Reviews

The Fat Man’s Wife (Canal Cafe Theatre)

Tennessee Williams’ rarely-seen 1938 drama receives its UK premiere at the Canal Cafe Theatre

Emma Taylor as Vera
Emma Taylor as Vera

There's not a single play of Tennessee Williams, however bad, mawkish or slight, that’s not worth seeing, or hearing. He never wrote a dud line and he always knew how to demonise his talent.

The Fat Man’s Wife (1938) is an early sketch, presumably written during his university days in Iowa, discovered among his papers in 2000 and first performed ten years ago at the Manhattan Theatre Club. Russell Lucas' production is the British premiere.

Running at just under an hour, it’s no classic, but a classic Williams template of an incipient, forbidden affair that will rock the boat of an already imperfect marriage: the fat man’s wife is a Manhattan socialite, Vera Cartwright, intrigued by the attentions of a young playwright (guess who?) Dennis Merriwether.

The fat man, natch, is a theatre producer, Joe Cartwright, who is a pig of a philanderer anyway; Vera has the choice to make – Dennis is under 30, she’s "over 40" – between unhappy respectability and what Dennis calls "a continuous hello for the rest of our lives."

This triangular impasse, this subjunctive affair, can only end in compromise or tears, probably both, which is one of the great themes of all Williams’ major plays. It’s fascinating to see him marshalling the tropes, the elemental options, the rumbling antipathies, the surprise of masks and social improvisation, the constant possibility of sailing away in a couple of hours.

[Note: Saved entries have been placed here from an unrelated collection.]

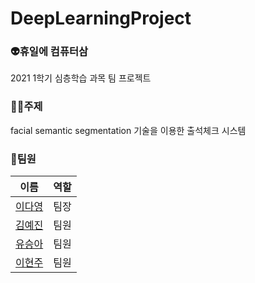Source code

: # DeepLearningProject
### 👽휴일에 컴퓨터삼
2021 1학기 심층학습 과목 팀 프로젝트

### 👩‍🏫주제
facial semantic segmentation 기술을 이용한 출석체크 시스템

### 👩팀원
|이름|역할|
|-----|----|
|[이다영](https://github.com/youngDaLee)|팀장|
|[김예진](https://github.com/YaejinK)|팀원|
|[유승아](https://github.com/SeungAh-Yoo99)|팀원|
|[이현주](https://github.com/hyunjoolee201910828)|팀원|
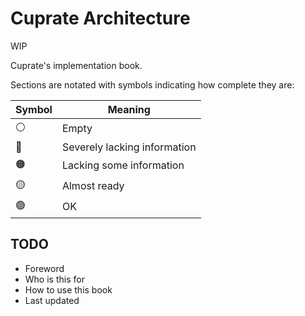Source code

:# Cuprate Architecture
WIP

Cuprate's implementation book.

Sections are notated with symbols indicating how complete they are:

| Symbol | Meaning |
|--------|---------|
| ⚪️     | Empty
| 🔴     | Severely lacking information
| 🟠     | Lacking some information
| 🟡     | Almost ready
| 🟢     | OK

## TODO
- Foreword
- Who is this for
- How to use this book
- Last updated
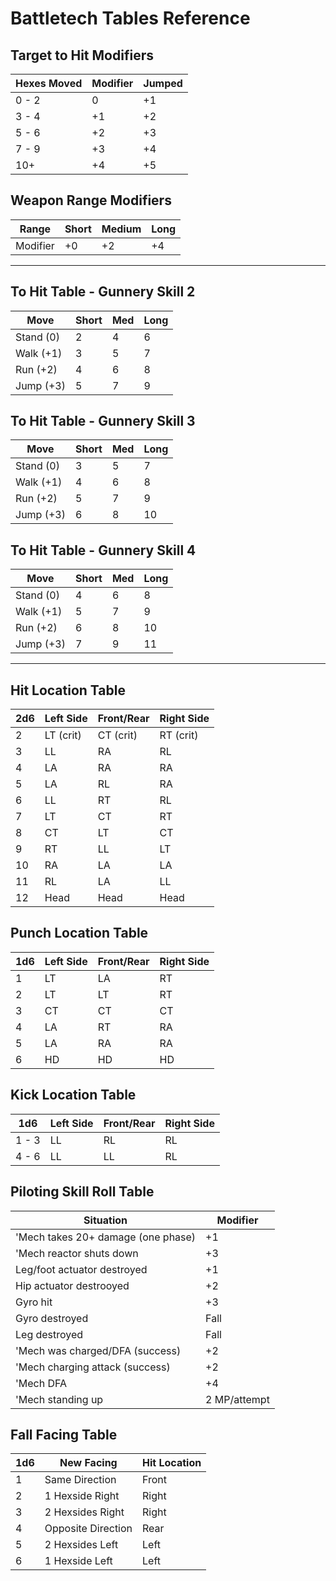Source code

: # Battletech Tables Reference

## Target to Hit Modifiers

Hexes Moved | Modifier | Jumped
----------- | -------- | ------
0 - 2 | 0 | +1
3 - 4 | +1 | +2 
5 - 6 | +2 | +3
7 - 9 | +3 | +4
10+ | +4 | +5

## Weapon Range Modifiers

Range | Short | Medium | Long 
----- | ----- | ------ | ----
Modifier | +0 | +2 | +4

--- 

## To Hit Table - Gunnery Skill 2 

Move | Short | Med | Long
---- | ----- | --- | ---- 
Stand (0) | 2 | 4 | 6
Walk (+1) | 3 | 5 | 7
Run (+2)  | 4 | 6 | 8
Jump (+3) | 5 | 7 | 9

## To Hit Table - Gunnery Skill 3 

Move | Short | Med | Long
---- | ----- | --- | ---- 
Stand (0) | 3 | 5 | 7
Walk (+1) | 4 | 6 | 8
Run (+2)  | 5 | 7 | 9
Jump (+3) | 6 | 8 | 10

## To Hit Table - Gunnery Skill 4

Move | Short | Med | Long
---- | ----- | --- | ---- 
Stand (0) | 4 | 6 | 8
Walk (+1) | 5 | 7 | 9
Run (+2)  | 6 | 8 | 10
Jump (+3) | 7 | 9 | 11

---

## Hit Location Table

2d6 | Left Side | Front/Rear | Right Side
--- | --------- | ---------- | ----------
2  | LT (crit) | CT (crit) | RT (crit) 
3  | LL   | RA | RL
4  | LA   | RA | RA
5  | LA   | RL | RA
6  | LL   | RT | RL
7  | LT   | CT | RT
8  | CT   | LT | CT
9  | RT   | LL | LT
10 | RA   | LA | LA
11 | RL   | LA | LL
12 | Head | Head | Head

## Punch Location Table

1d6 | Left Side | Front/Rear | Right Side
--- | --------- | ---------- | ----------
1 | LT | LA | RT
2 | LT | LT | RT
3 | CT | CT | CT
4 | LA | RT | RA
5 | LA | RA | RA
6 | HD | HD | HD

## Kick Location Table

1d6 | Left Side | Front/Rear | Right Side
--- | --------- | ---------- | ----------
1 - 3 | LL | RL | RL
4 - 6 | LL | LL | RL


## Piloting Skill Roll Table
Situation | Modifier
--------- | --------
'Mech takes 20+ damage (one phase) | +1
'Mech reactor shuts down | +3
Leg/foot actuator destroyed | +1 
Hip actuator destrooyed | +2
Gyro hit | +3
Gyro destroyed | Fall
Leg destroyed | Fall
'Mech was charged/DFA (success) | +2
'Mech charging attack (success) | +2
'Mech DFA | +4
'Mech standing up | 2 MP/attempt


## Fall Facing Table

1d6 | New Facing | Hit Location
--- | ---------- | ------------
1 | Same Direction | Front
2 | 1 Hexside Right | Right
3 | 2 Hexsides Right | Right
4 | Opposite Direction | Rear
5 | 2 Hexsides Left | Left
6 | 1 Hexside Left | Left
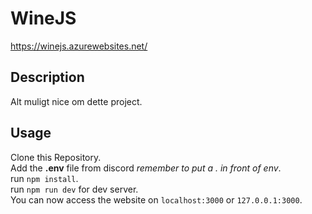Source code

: # WineJS
https://winejs.azurewebsites.net/

## Description
Alt muligt nice om dette project.

## Usage
Clone this Repository.  
Add the **.env** file from discord *remember to put a . in front of env*.  
run `npm install`.  
run `npm run dev` for dev server.   
You can now access the website on `localhost:3000` or `127.0.0.1:3000`.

The situation snaps into life in the aftermath of a New Year’s party, and Lucas’ staging fits well into the carpeted, curtained intimacy of the Canal Café – where I’d never been before; it’s only been open since 1979! – audience on two and a half sides, creating a floating shoebox effect.

Emma Taylor is a neurasthenic, bony-featured, near-perfect Vera, quivering close to her skin’s surface, caught between tears and lust, while Richard Stephenson Winter is a Wellesian whale of Broadway monster, and Damien Hughes an ideal, bright-eyed and callow sexual adventurer. It’s a slight and touching piece and a presentiment of a more fully-fledged portrait of the artist as a young man in The Glass Menagerie.